1. If it can be said that the contract construed and considered in the case of Porter v. Chandler, 27 Minn. 301, 7 N. W. 142, is similar in substance and effect to that involved in those cases, the Porter case has been very quietly overruled. In the Porter case it was held that the contract there involved was just what it purported to be, — a contract of hiring, — that the absolute ownership of the crops raised thereunder belonged to the landowner, and that *157the cropper or hired man had no interest therein which was subject to levy on execution. The controversy in that case was between the cropper and one of his creditors.

In the Strangeway and Anderson cases a doctrine quite contrary to this is expressly laid down. It is distinctly held in those cases that, until a division of the crops, the parties are tenants in common, with the right of the landowner to hold enough of the crops which would on a division belong to the cropper, as surety for advances made, and as further security, as held in the Avery case, that the cropper will not wrongfully dispose of the landowner’s share. Those cases do not hold that the landowner is the absolute owner of the crops, as is held in the Porter case, ’but, on the contrary, expressly lay down the rule that until a division the parties are tenants in common of all crops raised. This is a distinct departure from the Porter case, and in effect, though not expressly, overrules it. But an examination of the contract considered in the Porter case will show that there are substantial differences between it and the contracts involved in the later cases. The contract in the Porter case starts out as follows:

“That the said A. L. Porter, party of the first part, upon the terms and conditions hereinafter specified, hereby hires and employs the aforesaid Henry Linnemann to work, till, and carry on the following described farm.”

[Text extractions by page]
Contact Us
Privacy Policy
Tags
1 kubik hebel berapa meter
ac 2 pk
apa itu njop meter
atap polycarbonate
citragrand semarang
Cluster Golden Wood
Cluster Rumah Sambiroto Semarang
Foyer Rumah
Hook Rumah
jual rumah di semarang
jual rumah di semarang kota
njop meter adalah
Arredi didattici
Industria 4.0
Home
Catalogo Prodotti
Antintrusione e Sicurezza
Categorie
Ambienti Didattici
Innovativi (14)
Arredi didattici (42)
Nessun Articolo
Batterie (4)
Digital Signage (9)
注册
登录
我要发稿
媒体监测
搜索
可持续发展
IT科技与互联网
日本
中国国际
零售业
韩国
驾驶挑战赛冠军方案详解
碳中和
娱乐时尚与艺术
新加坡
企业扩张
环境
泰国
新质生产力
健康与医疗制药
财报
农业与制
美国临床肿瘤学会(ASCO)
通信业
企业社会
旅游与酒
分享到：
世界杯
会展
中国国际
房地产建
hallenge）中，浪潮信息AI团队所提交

Required work –
(1) Write out the part of the court opinion from "1. If it can" up to and including "of his creditors.".
(2) According to the court opinion, between which parties was the controversy in the Porter case?
These lines have no connection to the court opinion.

Answers to the problems –
(1)
1. If it can be said that the contract construed and considered in the case of Porter v. Chandler, 27 Minn. 301, 7 N. W. 142, is similar in substance and effect to that involved in those cases, the Porter case has been very quietly overruled. In the Porter case it was held that the contract there involved was just what it purported to be, — a contract of hiring, — that the absolute ownership of the crops raised thereunder belonged to the landowner, and that *157the cropper or hired man had no interest therein which was subject to levy on execution. The controversy in that case was between the cropper and one of his creditors.

(2) It was between the cropper and one of his creditors.